Tobacco bonds, which beat every group in the $3.7 trillion municipal market from October through March, are now falling behind as President Barack Obama’s plan to boost cigarette taxes threatens payments backing the debt.
The president proposed raising the per-pack federal tax on cigarettes by 94 cents, to $1.95, to finance a pre-kindergarten program, the administration said yesterday in its 2014 budget recommendation. That jump would cut consumption by about 12 percent, according to Kenneth Shea, senior tobacco analyst at Bloomberg Industries.
About $101 billion of municipal debt is backed by payments tobacco companies make to states as part of a 1998 settlement, based on annual cigarette shipments. Such debt has earned 0.3 percent in April, trailing a 0.7 percent gain in the broader market, Bank of America Merrill Lynch data show. Less smoking means less money to repay debt, raising the risk of owning the securities, said Richard Larkin, director of credit analysis at Iselin, New Jersey-based Herbert J. Sims & Co.
An enacted tax is “going to whack tobacco bonds,” said Larkin, who’s based in Boca Raton, Florida, and smokes 10 cigarettes a day, down from three packs 30 years ago. “It just reinforces the fact that the environment to tax cigarettes higher and higher continues.”
Tobacco bonds have drawn buyers with their higher yields compared with benchmark munis as interest rates remain below historical averages. Twenty-year general-obligation bonds yielded 3.96 percent last week, below a 52-year average of 5.88 percent, according to Bond Buyer data.
Tobacco debt has still earned 3 percent in the past six months, more than the 1.5 percent gain for the whole muni market and beating other revenue-bond categories, according to Barclays Plc data.
Increasing cigarette prices “puts that type of performance going forward at risk,” said Alan Schankel, head of fixed-income research at financial services firm Janney Montgomery Scott LLC. in Philadelphia.
The president’s proposal is drawing the attention of Louisiana, which plans to refinance tobacco bonds.
“A potential tax increase actually makes it all the more important to act now to secure these savings for the state,” said Michael DiResto, an assistant commissioner in the Division of Administration, said in an e-mail.
Congress last raised the tax by 62 cents to $1.01 per pack in April 2009, according to Shea. Following that, consumption fell about 9.5 percent in 2009 and more than 6 percent in 2010, Schankel said. The segment hasn’t had a negative annual total return since 2010, Bank of America data show.

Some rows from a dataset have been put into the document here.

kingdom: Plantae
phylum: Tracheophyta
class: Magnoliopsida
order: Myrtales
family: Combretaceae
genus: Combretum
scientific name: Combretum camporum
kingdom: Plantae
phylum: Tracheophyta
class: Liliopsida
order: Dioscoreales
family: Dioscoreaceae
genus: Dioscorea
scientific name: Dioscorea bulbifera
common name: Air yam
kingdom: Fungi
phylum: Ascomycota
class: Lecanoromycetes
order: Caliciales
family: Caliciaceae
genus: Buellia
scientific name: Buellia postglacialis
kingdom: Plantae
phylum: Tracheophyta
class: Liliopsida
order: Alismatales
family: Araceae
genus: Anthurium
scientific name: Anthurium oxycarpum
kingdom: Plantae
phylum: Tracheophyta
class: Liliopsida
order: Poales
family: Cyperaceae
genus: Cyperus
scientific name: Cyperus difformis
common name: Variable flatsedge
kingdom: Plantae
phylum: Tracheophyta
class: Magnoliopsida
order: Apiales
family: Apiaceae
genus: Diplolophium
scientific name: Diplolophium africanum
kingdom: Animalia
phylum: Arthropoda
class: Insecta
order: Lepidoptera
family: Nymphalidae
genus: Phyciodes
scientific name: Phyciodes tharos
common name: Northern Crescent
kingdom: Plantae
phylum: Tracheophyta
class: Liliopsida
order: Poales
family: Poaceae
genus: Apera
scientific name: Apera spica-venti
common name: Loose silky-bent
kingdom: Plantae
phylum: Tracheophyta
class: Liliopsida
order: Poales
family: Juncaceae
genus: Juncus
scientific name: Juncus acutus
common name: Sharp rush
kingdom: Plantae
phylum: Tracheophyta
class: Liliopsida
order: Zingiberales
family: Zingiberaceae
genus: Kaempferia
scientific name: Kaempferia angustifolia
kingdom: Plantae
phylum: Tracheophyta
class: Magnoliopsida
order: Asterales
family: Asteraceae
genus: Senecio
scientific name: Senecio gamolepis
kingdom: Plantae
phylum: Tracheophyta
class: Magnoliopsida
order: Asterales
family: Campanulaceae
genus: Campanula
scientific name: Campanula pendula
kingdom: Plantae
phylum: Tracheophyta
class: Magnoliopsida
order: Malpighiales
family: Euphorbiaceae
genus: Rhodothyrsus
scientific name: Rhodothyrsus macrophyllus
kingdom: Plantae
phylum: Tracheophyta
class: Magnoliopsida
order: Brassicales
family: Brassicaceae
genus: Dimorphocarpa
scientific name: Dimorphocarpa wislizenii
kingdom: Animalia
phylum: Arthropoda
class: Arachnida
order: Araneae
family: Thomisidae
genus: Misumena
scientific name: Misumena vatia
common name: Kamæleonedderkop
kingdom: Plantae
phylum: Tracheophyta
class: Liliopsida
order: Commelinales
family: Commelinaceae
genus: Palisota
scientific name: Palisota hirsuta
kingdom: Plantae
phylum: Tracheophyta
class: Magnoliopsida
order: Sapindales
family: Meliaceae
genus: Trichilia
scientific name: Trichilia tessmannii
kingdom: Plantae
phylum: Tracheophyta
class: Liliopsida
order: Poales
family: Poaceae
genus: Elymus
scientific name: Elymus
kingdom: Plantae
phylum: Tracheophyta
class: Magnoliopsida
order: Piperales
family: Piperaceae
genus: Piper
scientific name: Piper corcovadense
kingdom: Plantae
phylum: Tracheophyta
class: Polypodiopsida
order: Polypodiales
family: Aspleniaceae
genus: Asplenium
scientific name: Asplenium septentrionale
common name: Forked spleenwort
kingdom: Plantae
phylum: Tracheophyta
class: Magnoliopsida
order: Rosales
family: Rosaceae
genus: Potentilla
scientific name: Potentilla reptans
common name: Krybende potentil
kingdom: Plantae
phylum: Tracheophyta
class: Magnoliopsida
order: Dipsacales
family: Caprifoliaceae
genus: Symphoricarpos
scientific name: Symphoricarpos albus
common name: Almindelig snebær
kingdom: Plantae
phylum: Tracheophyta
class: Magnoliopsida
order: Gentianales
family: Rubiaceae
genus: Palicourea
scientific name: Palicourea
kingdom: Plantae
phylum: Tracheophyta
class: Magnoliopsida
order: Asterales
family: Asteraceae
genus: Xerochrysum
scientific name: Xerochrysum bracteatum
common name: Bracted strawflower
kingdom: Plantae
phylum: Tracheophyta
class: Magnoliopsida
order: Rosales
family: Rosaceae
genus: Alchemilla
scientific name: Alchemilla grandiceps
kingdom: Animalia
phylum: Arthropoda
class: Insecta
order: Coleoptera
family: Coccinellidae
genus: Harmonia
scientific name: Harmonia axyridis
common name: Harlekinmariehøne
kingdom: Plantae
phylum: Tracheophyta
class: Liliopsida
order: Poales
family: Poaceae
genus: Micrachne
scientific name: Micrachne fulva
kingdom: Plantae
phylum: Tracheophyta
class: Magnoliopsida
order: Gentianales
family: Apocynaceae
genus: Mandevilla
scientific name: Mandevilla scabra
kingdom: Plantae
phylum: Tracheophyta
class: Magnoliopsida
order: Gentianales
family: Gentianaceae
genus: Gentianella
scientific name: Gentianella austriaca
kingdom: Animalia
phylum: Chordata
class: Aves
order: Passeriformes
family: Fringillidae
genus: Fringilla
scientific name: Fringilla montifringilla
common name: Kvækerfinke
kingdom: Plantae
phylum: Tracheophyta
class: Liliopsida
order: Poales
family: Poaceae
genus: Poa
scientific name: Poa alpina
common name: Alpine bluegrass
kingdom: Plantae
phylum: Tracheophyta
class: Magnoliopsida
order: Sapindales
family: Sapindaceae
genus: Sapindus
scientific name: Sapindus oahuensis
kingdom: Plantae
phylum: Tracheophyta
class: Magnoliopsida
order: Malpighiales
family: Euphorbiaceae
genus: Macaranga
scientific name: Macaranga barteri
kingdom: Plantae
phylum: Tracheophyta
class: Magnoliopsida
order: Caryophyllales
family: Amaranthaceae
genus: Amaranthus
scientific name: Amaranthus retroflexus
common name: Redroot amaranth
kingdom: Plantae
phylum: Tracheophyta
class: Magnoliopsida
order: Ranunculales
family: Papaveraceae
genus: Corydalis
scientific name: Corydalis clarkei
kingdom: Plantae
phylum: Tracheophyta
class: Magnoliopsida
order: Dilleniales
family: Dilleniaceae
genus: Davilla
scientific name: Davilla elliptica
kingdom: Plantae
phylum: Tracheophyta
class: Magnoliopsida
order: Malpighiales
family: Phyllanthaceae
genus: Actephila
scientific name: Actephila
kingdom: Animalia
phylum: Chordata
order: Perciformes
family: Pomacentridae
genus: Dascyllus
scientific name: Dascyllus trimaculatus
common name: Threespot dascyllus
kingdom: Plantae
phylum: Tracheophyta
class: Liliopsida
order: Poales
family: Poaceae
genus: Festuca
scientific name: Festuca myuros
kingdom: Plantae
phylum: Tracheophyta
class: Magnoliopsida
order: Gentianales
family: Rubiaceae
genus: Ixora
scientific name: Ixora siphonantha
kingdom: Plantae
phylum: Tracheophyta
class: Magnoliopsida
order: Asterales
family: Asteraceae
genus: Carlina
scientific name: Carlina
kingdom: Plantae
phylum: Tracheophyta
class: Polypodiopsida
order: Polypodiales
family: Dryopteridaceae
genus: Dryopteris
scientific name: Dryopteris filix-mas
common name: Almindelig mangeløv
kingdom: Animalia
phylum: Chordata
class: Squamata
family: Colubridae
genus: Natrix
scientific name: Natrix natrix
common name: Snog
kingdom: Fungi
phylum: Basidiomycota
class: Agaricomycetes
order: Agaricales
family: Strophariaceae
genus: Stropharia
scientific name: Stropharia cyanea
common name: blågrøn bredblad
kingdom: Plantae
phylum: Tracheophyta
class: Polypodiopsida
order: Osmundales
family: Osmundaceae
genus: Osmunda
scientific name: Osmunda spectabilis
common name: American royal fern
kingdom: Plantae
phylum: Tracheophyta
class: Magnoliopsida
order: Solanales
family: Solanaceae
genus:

The average price in the U.S. last year for a pack of smokes was $6.20, and it would rise as high as $8 if the Democratic president’s tax plan were enacted, Shea said.
Debt sold by New Jersey’s Tobacco Settlement Financing Corp., the most frequently traded tobacco bonds last year, has seen yield spreads rise from a week ago, using BVAL pricing analysis. Securities maturing in June 2041 were valued at a spread of 2.6 percentage points yesterday, compared with 2.5 percentage points a week earlier, BVAL data show. The bonds are rated B- by Standard & Poor’s, six steps below investment grade.
Still, in a sign of the rally in this segment, the spread was above 3 percentage points in October.
The 1998 accord that 46 states struck with Phillip Morris USA, Reynolds American Inc. and Lorillard Inc. required the companies to pay more than $200 billion to resolve their liability in litigation over health costs related to smoking. Some states borrowed against the payments, which are based on cigarette shipments.
Bryan Hatchell, a spokesman for Winston-Salem, North Carolina-based Reynolds American, said last week that Obama’s plan would raise taxes on low- to middle-income Americans.
While many lawmakers in Congress oppose tax increases, it’s possible that legislators may pass this one, Larkin and Schankel said. Some see cigarette taxes as helping smokers quit, and the extra revenue would go to “a very good cause,” Larkin said.
“Even though the current Congress is anti-tax, taxes on cigarettes are looked at as mom and apple pie,” said Larkin, who lit his first cigarette on his first day of work at S&P analyzing municipal credit in 1975.
Meantime in the municipal market, California wraps up a $2 billion general-obligation sale today, part of the biggest wave of sales this year, Bloomberg data show.
Munis are still rallying relative to Treasuries as selling related to tax season wanes. Ten-year benchmark munis yield 1.82 percent, a five-week low, Bloomberg data show. Treasuries of a similar maturity yield 1.8 percent.
The ratio between the two interest rates, at about 101 percent, has dropped from a seven-month high of about 113 percent set April 5. The lower the percentage, the more expensive local debt is by comparison.